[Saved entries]
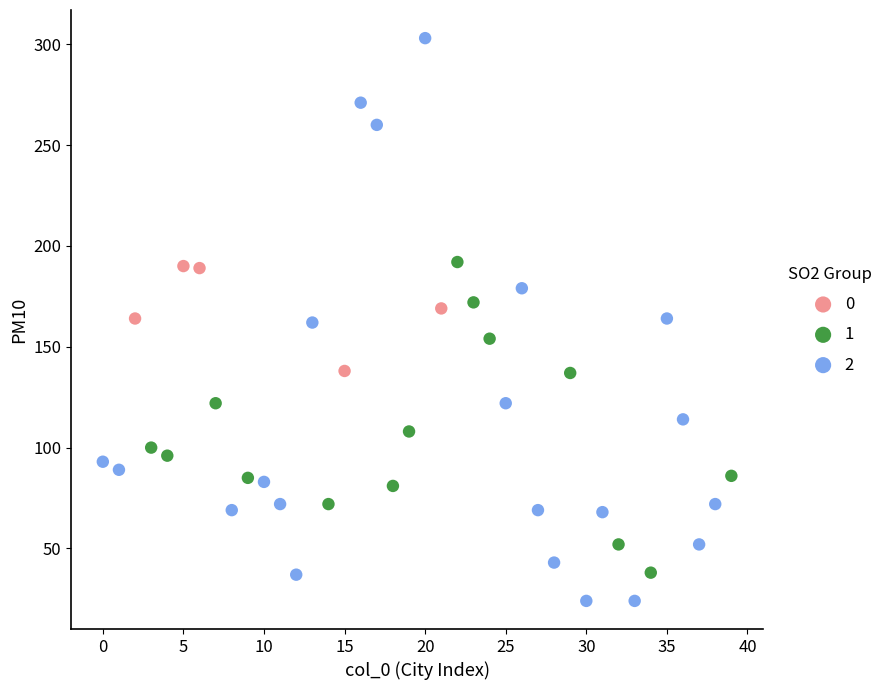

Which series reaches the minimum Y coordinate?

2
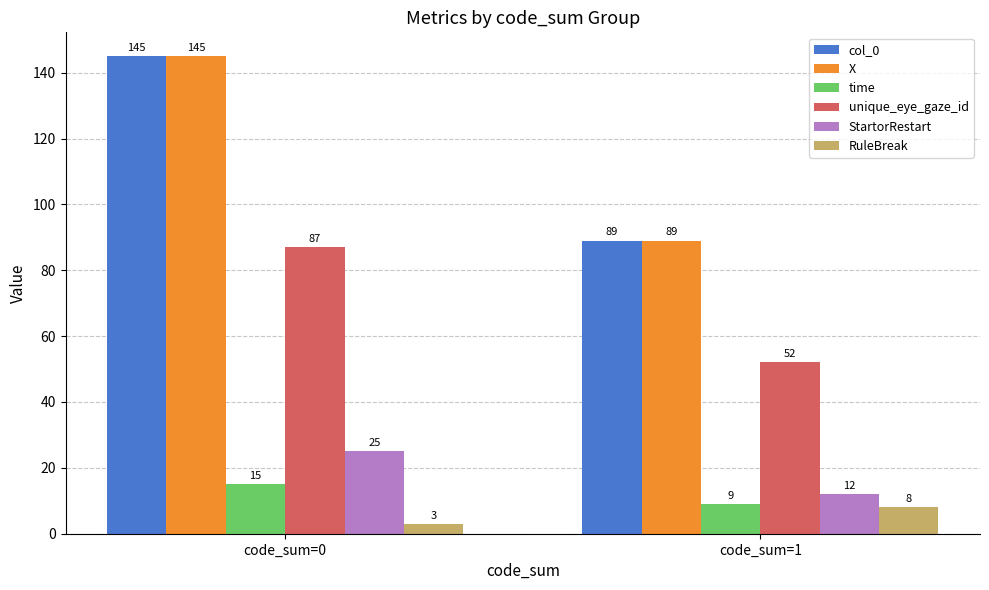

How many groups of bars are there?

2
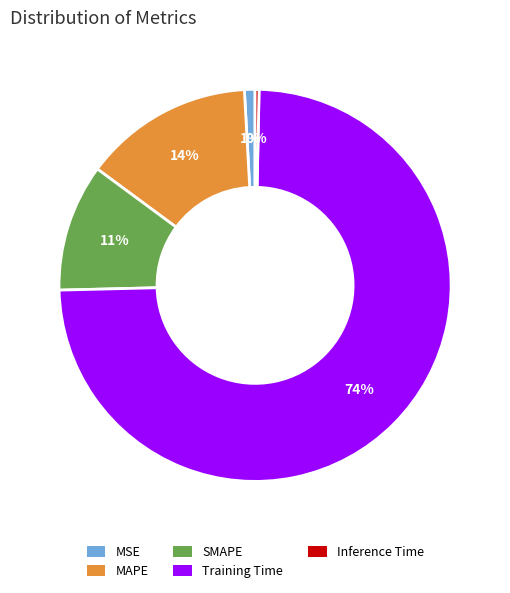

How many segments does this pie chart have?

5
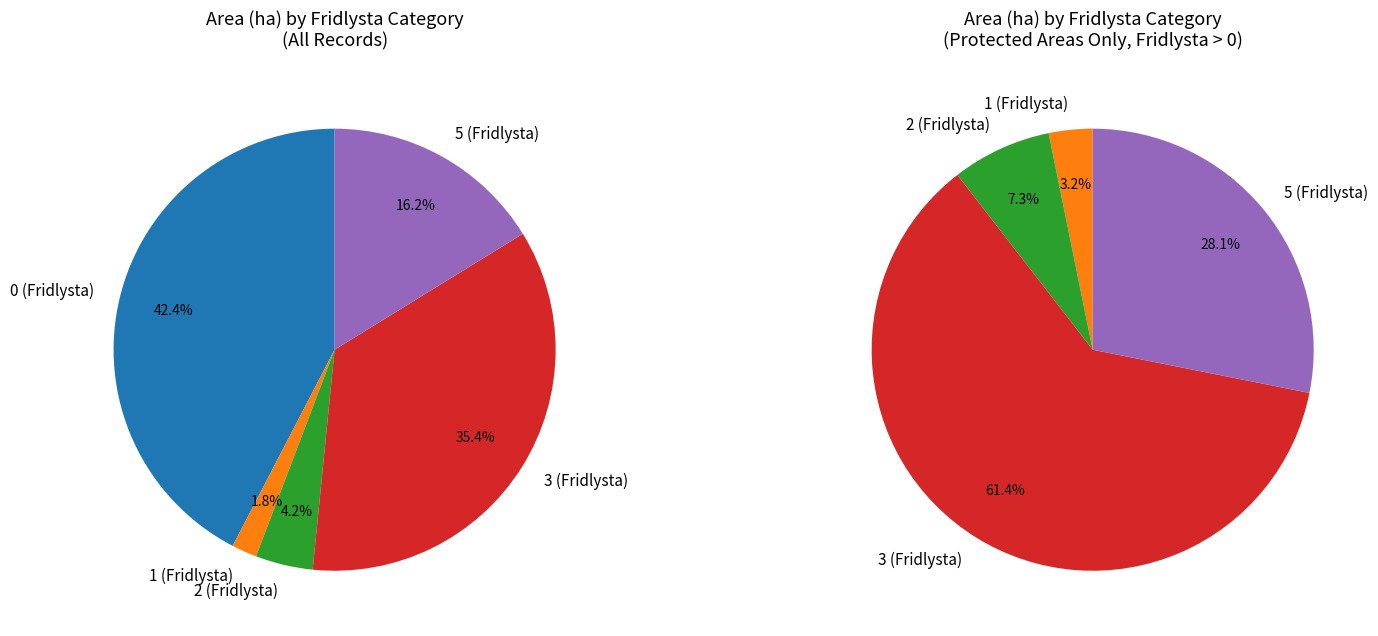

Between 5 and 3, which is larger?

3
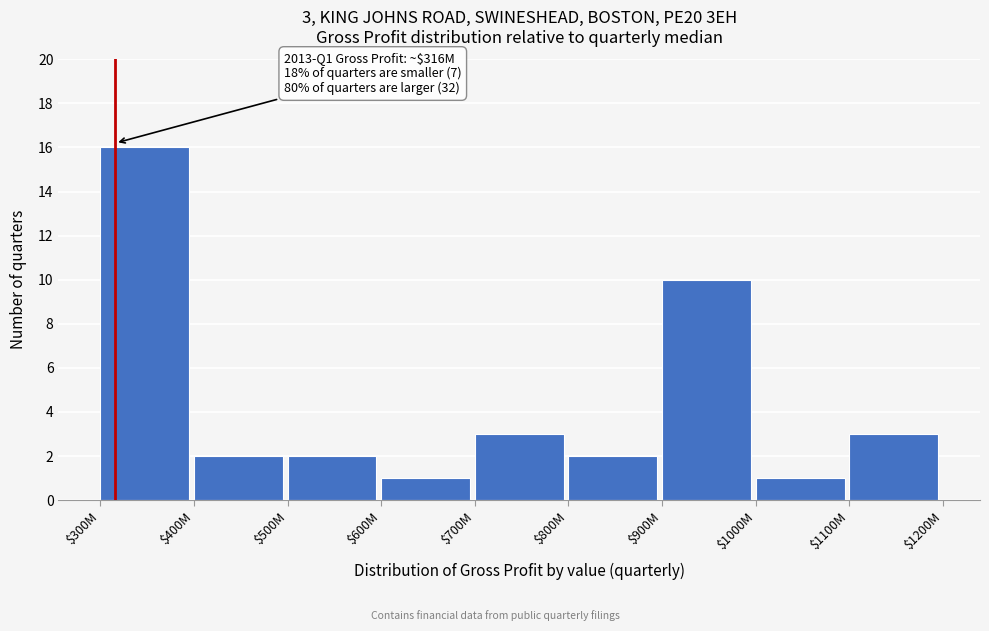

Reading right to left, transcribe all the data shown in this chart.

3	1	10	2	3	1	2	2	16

--- EXERCISE DESCRIPTION ---
Output the lines of the Saved entries above, starting with the line containing "How many groups of bars are there?" and running through the end of the records. Give them as a JSON list of strings with one string per line, skipping blank lines and leaving out the pictures.

--- RESULT BELOW ---
[
  "How many groups of bars are there?",
  "2",
  "How many segments does this pie chart have?",
  "5",
  "Between 5 and 3, which is larger?",
  "3",
  "Reading right to left, transcribe all the data shown in this chart.",
  "3\t1\t10\t2\t3\t1\t2\t2\t16"
]